As Brad Ritchey explored school superintendent job options in 2016, he was hoping to find something that would remind him of home.

“I was interested in being someplace where you could wrap your arms around a district. It was someplace where you are one of the crowd and have a fighting chance of getting to know people,” he said.

He thinks he found that place in the West Milton area and the Milton-Union schools where he’s beginning his second year as district superintendent.

Ritchey grew up in a town about half the size of West Milton, the Licking County community of Utica, home to Velvet Ice Cream company.

At an early staff meeting in the 2016-17 school year, he put up an aerial map of Utica, and asked people to tell him what community was being shown. Some thought it was West Milton, he said.
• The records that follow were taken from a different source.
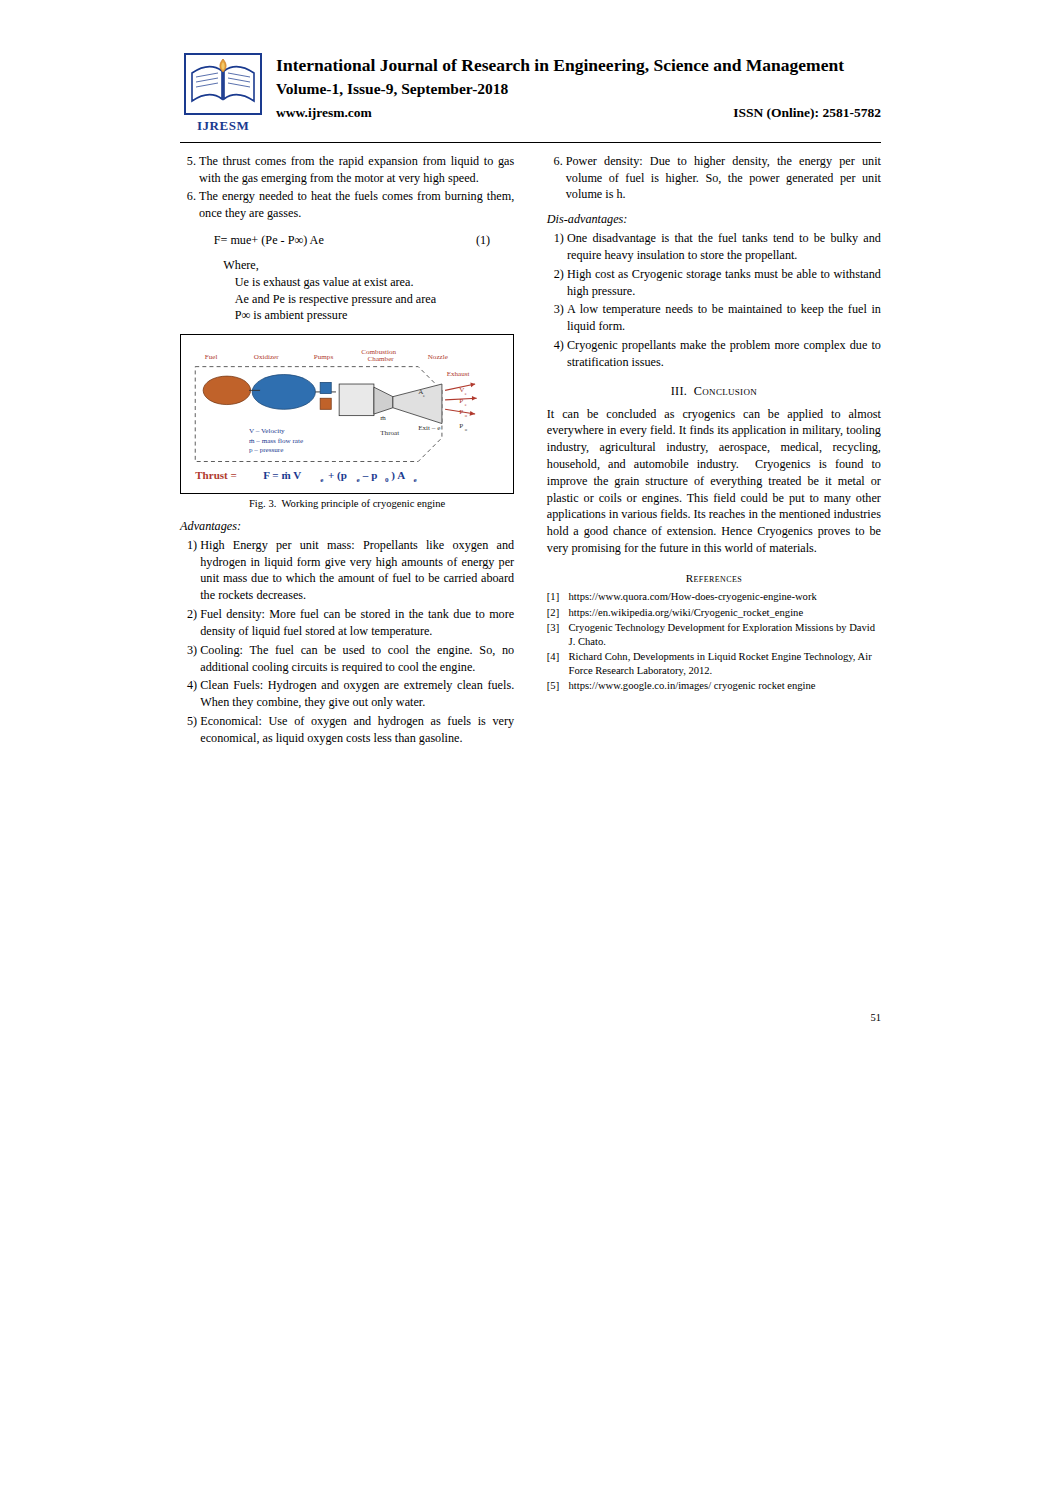IJRESM
International Journal of Research in Engineering, Science and Management
Volume-1, Issue-9, September-2018
www.ijresm.com ISSN (Online): 2581-5782
The thrust comes from the rapid expansion from liquid to gas with the gas emerging from the motor at very high speed.
The energy needed to heat the fuels comes from burning them, once they are gasses.
F= mue+ (Pe - P∞) Ae (1)
Where, Ue is exhaust gas value at exist area. Ae and Pe is respective pressure and area P∞ is ambient pressure
Fuel Oxidizer Pumps Combustion Chamber Nozzle Exhaust Ae Ve Pe Po ṁ V – Velocity ṁ – mass flow rate p – pressure Throat Exit – e Po Thrust = F = ṁ V e + (p e – p 0 ) A e
Fig. 3. Working principle of cryogenic engine
Advantages:
High Energy per unit mass: Propellants like oxygen and hydrogen in liquid form give very high amounts of energy per unit mass due to which the amount of fuel to be carried aboard the rockets decreases.
Fuel density: More fuel can be stored in the tank due to more density of liquid fuel stored at low temperature.
Cooling: The fuel can be used to cool the engine. So, no additional cooling circuits is required to cool the engine.
Clean Fuels: Hydrogen and oxygen are extremely clean fuels. When they combine, they give out only water.
Economical: Use of oxygen and hydrogen as fuels is very economical, as liquid oxygen costs less than gasoline.
Power density: Due to higher density, the energy per unit volume of fuel is higher. So, the power generated per unit volume is h.
Dis-advantages:
One disadvantage is that the fuel tanks tend to be bulky and require heavy insulation to store the propellant.
High cost as Cryogenic storage tanks must be able to withstand high pressure.
A low temperature needs to be maintained to keep the fuel in liquid form.
Cryogenic propellants make the problem more complex due to stratification issues.
III. Conclusion
It can be concluded as cryogenics can be applied to almost everywhere in every field. It finds its application in military, tooling industry, agricultural industry, aerospace, medical, recycling, household, and automobile industry. Cryogenics is found to improve the grain structure of everything treated be it metal or plastic or coils or engines. This field could be put to many other applications in various fields. Its reaches in the mentioned industries hold a good chance of extension. Hence Cryogenics proves to be very promising for the future in this world of materials.
References
[1] https://www.quora.com/How-does-cryogenic-engine-work
[2] https://en.wikipedia.org/wiki/Cryogenic_rocket_engine
[3] Cryogenic Technology Development for Exploration Missions by David J. Chato.
[4] Richard Cohn, Developments in Liquid Rocket Engine Technology, Air Force Research Laboratory, 2012.
[5] https://www.google.co.in/images/ cryogenic rocket engine
51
“There are a lot of similarities. There are generational families with people that you know their dads and moms went to the school district, they went to district and their kids go to the school district. There is a lot of that here,” Ritchey said.

He graduated from Ohio State University with a bachelor’s degree, from Ashland University with a master’s and holds a Ph.D from OSU.

“Early on, I decided to join those who weren’t going to get rich in the field of education, but be a lot happier,” he said.

Ritchey worked teaching and administrative jobs in the Mount Vernon district in Knox County and in the Parma district in the Cleveland area, among others, before landing his first superintendent role at Milton-Union.

This district has 1,500 students and around 100 teachers.

He met his wife, Kellie, while they were both teaching in the Mount Vernon schools. The Ritcheys have three children: Madalyn, who is in the eighth grade; John (seventh); and Jack (second).

Ritchey said he was impressed by the opportunities the district offers students, and by the students who take advantage of those offerings.

He said he continues to like what he sees.

“There are a lot of really good people,” he said. “There has been a good culture built here by the board of education over time. That culture has endured changes in the board. We just have a really good thing going.”